• Extract provided:
########################################
R Tutorial (4)
In this post, we will continue our journey down the R road to take a
deeper dive into data frames. R is great for data analysis and wranging
when it comes to dealing with tabular data, especially thanks to the
dplyr
package, which is R’s equivalent of Python’s pandas
.
Setup
Let’s begin by loading dplyr
.
library(tidyverse)
## ── Attaching packages ────────────────────────────────── tidyverse 1.3.0 ──
## ✔ ggplot2 3.2.1 ✔ purrr 0.3.3
## ✔ tibble 2.1.3 ✔ dplyr 0.8.3
## ✔ tidyr 1.0.0 ✔ stringr 1.4.0
## ✔ readr 1.3.1 ✔ forcats 0.4.0
## ── Conflicts ───────────────────────────────────── tidyverse_conflicts() ──
## ✖ dplyr::filter() masks stats::filter()
## ✖ dplyr::lag() masks stats::lag()
We will also be using the nycflights13
package, which is a dataset
documenting all flights departing New York City in 2013.
library(nycflights13)
Lets take a look at what this dataset looks like.
head(flights)
## # A tibble: 6 x 19
## year month day dep_time sched_dep_time dep_delay arr_time
## <int> <int> <int> <int> <int> <dbl> <int>
## 1 2013 1 1 517 515 2 830
## 2 2013 1 1 533 529 4 850
## 3 2013 1 1 542 540 2 923
## 4 2013 1 1 544 545 -1 1004
## 5 2013 1 1 554 600 -6 812
## 6 2013 1 1 554 558 -4 740
## # … with 12 more variables: sched_arr_time <int>, arr_delay <dbl>,
## # carrier <chr>, flight <int>, tailnum <chr>, origin <chr>, dest <chr>,
## # air_time <dbl>, distance <dbl>, hour <dbl>, minute <dbl>,
## # time_hour <dttm>
On a quick side note, I’ve recently realized that we can also use the
pipe operator %>%
from magrittr
. This is somewhat similar to how
pipes work in UNIX. For example, instead of head(flights)
, we can also
do
flights %>% head()
## # A tibble: 6 x 19
## year month day dep_time sched_dep_time dep_delay arr_time
## <int> <int> <int> <int> <int> <dbl> <int>
## 1 2013 1 1 517 515 2 830
## 2 2013 1 1 533 529 4 850
## 3 2013 1 1 542 540 2 923
## 4 2013 1 1 544 545 -1 1004
## 5 2013 1 1 554 600 -6 812
## 6 2013 1 1 554 558 -4 740
## # … with 12 more variables: sched_arr_time <int>, arr_delay <dbl>,
## # carrier <chr>, flight <int>, tailnum <chr>, origin <chr>, dest <chr>,
## # air_time <dbl>, distance <dbl>, hour <dbl>, minute <dbl>,
## # time_hour <dttm>
I’ve found that some people refer to use this pipe operator when dealing
with dplyr
, because doing so arguably improves code readability by
separating out the dataset from the rest of the arguments of the
function. With this note in mind, let’s jump into dplyr
.
########################################
• Record extracts:
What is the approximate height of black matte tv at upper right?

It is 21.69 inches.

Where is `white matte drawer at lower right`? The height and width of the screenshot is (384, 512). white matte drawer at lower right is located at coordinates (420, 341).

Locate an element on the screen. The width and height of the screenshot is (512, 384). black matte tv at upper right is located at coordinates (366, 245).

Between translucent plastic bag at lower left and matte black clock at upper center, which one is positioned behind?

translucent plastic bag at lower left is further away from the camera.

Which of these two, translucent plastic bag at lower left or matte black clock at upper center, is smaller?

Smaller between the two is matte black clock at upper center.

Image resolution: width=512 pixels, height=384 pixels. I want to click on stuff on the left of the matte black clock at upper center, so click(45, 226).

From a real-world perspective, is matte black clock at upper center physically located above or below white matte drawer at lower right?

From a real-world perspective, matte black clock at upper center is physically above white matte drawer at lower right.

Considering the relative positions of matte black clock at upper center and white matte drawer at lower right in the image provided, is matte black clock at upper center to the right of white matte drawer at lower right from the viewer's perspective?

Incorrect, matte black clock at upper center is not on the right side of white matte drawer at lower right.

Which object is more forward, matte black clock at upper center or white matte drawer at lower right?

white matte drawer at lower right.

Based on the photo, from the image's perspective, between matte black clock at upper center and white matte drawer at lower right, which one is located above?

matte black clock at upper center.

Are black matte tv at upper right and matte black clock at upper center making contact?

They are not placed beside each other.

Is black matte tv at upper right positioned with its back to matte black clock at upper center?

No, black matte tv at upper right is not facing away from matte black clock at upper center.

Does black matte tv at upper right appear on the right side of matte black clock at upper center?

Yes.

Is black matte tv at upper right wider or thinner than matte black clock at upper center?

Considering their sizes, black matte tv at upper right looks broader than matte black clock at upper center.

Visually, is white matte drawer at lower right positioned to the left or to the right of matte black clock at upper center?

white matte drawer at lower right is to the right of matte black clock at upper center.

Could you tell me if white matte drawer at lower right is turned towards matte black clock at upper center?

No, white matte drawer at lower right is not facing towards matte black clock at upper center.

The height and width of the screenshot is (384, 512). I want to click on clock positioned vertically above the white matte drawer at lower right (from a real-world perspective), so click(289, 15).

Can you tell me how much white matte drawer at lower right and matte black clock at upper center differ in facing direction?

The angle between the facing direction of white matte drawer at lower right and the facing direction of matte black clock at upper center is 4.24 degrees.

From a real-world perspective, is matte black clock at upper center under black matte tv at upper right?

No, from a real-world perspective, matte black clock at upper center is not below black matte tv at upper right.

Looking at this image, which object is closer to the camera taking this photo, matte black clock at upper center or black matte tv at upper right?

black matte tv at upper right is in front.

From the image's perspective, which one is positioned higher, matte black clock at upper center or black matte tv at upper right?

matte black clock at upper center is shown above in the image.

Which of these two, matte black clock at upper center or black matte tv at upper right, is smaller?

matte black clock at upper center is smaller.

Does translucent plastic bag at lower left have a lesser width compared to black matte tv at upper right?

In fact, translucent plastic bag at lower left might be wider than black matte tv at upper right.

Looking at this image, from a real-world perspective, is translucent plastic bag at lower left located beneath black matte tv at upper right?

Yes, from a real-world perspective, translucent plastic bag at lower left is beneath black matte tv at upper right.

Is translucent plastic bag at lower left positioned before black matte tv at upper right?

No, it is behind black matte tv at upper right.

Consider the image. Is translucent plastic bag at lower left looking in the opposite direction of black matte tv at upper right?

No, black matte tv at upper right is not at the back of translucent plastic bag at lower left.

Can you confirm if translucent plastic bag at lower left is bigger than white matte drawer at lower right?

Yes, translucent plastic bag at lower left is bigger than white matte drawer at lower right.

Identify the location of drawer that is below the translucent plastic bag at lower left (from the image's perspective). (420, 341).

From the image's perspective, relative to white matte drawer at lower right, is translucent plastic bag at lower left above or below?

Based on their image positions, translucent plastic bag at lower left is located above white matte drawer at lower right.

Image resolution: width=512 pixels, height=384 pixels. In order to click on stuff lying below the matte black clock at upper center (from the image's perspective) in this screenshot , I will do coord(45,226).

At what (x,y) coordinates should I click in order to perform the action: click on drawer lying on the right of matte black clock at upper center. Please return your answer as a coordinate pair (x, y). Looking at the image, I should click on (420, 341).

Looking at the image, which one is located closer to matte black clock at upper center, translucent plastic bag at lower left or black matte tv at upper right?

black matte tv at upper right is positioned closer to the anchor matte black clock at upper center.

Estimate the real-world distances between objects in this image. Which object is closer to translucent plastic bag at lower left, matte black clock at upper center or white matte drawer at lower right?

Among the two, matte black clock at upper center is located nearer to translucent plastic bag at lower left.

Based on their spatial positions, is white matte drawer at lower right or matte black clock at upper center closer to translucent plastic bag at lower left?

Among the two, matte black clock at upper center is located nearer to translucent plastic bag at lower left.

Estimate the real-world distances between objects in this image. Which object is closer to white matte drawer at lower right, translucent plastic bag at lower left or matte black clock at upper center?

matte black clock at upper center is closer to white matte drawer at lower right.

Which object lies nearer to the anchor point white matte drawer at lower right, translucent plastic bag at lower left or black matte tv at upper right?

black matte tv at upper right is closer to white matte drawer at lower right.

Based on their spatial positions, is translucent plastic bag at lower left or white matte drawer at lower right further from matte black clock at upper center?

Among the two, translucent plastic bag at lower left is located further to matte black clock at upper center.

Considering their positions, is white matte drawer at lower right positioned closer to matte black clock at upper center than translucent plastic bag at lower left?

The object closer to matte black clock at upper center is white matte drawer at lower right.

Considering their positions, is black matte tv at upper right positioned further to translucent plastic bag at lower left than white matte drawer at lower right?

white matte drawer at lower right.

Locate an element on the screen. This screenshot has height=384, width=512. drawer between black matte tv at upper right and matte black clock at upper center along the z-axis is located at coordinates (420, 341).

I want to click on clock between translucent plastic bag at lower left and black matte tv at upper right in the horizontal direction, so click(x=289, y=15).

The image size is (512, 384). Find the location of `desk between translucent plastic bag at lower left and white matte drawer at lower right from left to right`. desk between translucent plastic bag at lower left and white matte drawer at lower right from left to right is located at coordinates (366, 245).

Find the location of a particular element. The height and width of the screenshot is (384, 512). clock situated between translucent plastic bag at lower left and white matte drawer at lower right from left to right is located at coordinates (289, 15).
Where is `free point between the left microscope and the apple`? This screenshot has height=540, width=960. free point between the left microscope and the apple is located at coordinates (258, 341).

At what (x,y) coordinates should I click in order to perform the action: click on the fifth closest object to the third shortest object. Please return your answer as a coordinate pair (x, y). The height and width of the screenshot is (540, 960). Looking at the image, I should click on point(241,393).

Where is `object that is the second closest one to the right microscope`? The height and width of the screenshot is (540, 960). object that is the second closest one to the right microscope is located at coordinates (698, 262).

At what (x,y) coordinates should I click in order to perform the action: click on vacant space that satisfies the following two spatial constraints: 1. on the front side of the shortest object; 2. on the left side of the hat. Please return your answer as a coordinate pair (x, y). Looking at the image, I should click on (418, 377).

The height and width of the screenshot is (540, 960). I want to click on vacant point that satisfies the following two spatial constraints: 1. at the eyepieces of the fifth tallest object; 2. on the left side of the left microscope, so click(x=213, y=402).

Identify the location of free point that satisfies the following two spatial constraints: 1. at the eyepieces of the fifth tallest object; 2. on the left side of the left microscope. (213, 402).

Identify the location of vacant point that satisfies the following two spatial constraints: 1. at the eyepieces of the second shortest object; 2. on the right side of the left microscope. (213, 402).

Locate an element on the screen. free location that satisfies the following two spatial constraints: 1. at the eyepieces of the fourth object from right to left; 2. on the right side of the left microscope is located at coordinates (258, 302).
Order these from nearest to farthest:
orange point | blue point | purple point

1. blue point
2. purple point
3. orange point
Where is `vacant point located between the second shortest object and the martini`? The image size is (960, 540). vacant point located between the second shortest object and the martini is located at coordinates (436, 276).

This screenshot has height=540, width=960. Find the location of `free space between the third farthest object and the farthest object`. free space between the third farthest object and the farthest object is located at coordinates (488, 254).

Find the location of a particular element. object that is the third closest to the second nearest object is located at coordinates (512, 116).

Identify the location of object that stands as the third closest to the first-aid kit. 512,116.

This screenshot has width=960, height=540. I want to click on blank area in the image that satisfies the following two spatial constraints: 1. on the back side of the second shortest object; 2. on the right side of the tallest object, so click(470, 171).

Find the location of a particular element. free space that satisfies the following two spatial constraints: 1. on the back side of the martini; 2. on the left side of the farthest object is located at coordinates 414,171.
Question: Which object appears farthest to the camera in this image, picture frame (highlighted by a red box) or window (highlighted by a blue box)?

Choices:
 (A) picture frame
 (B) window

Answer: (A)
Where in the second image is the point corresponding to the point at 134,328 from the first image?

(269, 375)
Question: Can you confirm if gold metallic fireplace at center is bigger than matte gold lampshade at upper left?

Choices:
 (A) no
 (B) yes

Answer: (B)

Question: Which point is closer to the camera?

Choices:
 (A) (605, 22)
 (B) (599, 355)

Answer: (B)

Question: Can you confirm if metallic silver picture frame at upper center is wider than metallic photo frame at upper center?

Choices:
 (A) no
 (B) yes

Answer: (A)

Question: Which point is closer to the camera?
########################################
Copy word for word the part of the R tutorial that begins at "library(tidyverse)" and ends after "dataset looks like.". The data comes from a different source than the R tutorial.

library(tidyverse)
## ── Attaching packages ────────────────────────────────── tidyverse 1.3.0 ──
## ✔ ggplot2 3.2.1 ✔ purrr 0.3.3
## ✔ tibble 2.1.3 ✔ dplyr 0.8.3
## ✔ tidyr 1.0.0 ✔ stringr 1.4.0
## ✔ readr 1.3.1 ✔ forcats 0.4.0
## ── Conflicts ───────────────────────────────────── tidyverse_conflicts() ──
## ✖ dplyr::filter() masks stats::filter()
## ✖ dplyr::lag() masks stats::lag()
We will also be using the nycflights13
package, which is a dataset
documenting all flights departing New York City in 2013.
library(nycflights13)
Lets take a look at what this dataset looks like.